Hospital Will Not Charge Victims in Oklahoma Parade Crash for Their Care
The Stillwater Medical Center Administration and Board of Trustees announced on Tuesday that $200,000 in medical expenses will be comped.
An Oklahoma hospital has announced it will waive the charges incurred by victims of the Oklahoma State University parade crash for their treatment following the October horror.
The Stillwater Medical Center Administration and Board of Trustees announced on Tuesday that $200,000 in medical expenses will be comped, which is a huge relief for victims treated at the facility after dozens were injured and four were killed when a driver plowed through a huge crowd of football fans.

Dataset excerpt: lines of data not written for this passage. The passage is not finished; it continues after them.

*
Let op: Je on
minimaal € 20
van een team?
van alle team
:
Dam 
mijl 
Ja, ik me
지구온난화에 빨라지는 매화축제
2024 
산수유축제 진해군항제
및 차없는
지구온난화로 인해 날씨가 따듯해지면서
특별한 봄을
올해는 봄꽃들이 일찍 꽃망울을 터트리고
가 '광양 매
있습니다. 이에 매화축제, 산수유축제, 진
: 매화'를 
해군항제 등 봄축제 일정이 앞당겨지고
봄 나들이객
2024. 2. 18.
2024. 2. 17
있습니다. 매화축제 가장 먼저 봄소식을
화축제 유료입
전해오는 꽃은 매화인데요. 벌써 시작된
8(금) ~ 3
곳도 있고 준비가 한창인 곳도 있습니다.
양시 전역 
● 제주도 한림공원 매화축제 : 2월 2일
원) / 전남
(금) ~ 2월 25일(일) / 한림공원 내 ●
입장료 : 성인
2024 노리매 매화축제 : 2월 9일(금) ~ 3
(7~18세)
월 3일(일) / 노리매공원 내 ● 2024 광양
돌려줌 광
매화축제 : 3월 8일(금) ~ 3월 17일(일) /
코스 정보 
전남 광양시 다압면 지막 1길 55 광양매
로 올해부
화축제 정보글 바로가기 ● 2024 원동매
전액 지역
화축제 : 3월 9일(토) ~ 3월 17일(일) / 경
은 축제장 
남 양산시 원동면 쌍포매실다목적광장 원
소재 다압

"We know this has been a very difficult time for our patients and our community," Stillwater Medical Center CEO Jerry Moeller said in a hospital release. "We wanted to do our best to ease the minds of the victims from the tragic event."
Patients won’t be billed for expenses incurred in the emergency room or during their hospital stays at Stillwater Medical Center.

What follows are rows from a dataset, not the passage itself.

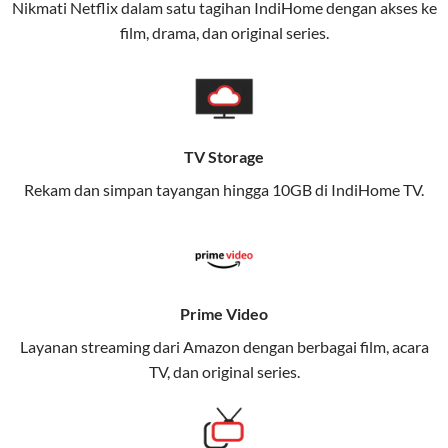
Nikmati Netflix dalam satu tagihan IndiHome dengan akses ke
film, drama, dan original series.
Layanan ini dirancang untuk memberikan
pengalaman broadband yang seamless,
memungkinkan Anda menikmati internet cepat baik
di rumah maupun saat bepergian.
TV Storage
Dengan Telkomsel One, Anda tidak terikat pada satu
teknologi jaringan tertentu, sehingga bisa menikmati
Rekam dan simpan tayangan hingga 10GB di IndiHome TV.
fleksibilitas dan kenyamanan maksimal.
Keunggulan Telkomsel One
Kecepatan Internet Hingga 300 Mbps
Prime Video
Nikmati kecepatan internet super cepat untuk
Layanan streaming dari Amazon dengan berbagai film, acara
streaming, gaming, dan bekerja dari rumah.
TV, dan original series.
Dynamic IP
Memudahkan Anda dalam mengelola jaringan dan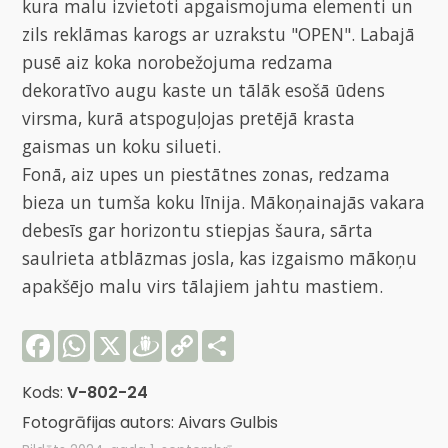
kura malu izvietoti apgaismojuma elementi un
zils reklāmas karogs ar uzrakstu "OPEN". Labajā
pusē aiz koka norobežojuma redzama
dekoratīvo augu kaste un tālāk esošā ūdens
virsma, kurā atspoguļojas pretējā krasta
gaismas un koku silueti.
Fonā, aiz upes un piestātnes zonas, redzama
bieza un tumša koku līnija. Mākoņainajās vakara
debesīs gar horizontu stiepjas šaura, sārta
saulrieta atblāzmas josla, kas izgaismo mākoņu
apakšējo malu virs tālajiem jahtu mastiem.
Facebook
WhatsApp
X
Draugiem
Copy
Share
Link
Kods:
V-802-24
Fotogrāfijas autors: Aivars Gulbis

Future rehabilitative care will not be comped, but Moeller said the hospital intends to make sure it remains affordable.
“We have a very generous financial assistance policy for those patients requiring further treatment as a result of the accident,” Moeller said. “We will do all we can to make the process as smooth and stress free as possible.”
Adacia Chambers, 25, faces four counts of second-degree murder and 46 counts of assault and battery and is being held in lieu of $1 million bond following the Oct. 24 crash.
Killed were 23-year-old MBA student Nakita Prabhakar, originally from Mumbai, India, and 65-year-old Stillwater residents Bonnie Jean Stone and Marvin Lyle Stone.
The fourth and youngest victim, who was just two years old, was Nash Lucas, the son of a sophomore chemistry student.
Chambers' attorney has maintained that his client was not intoxicated when she allegedly plowed through the parade crowd.
A subsequent toxicology report confirmed that Chambers was not under the influence of alcohol at the time of the crash. Her attorney says she suffered some sort of psychotic break that led to the accident.
Chambers is due back in court Dec. 10.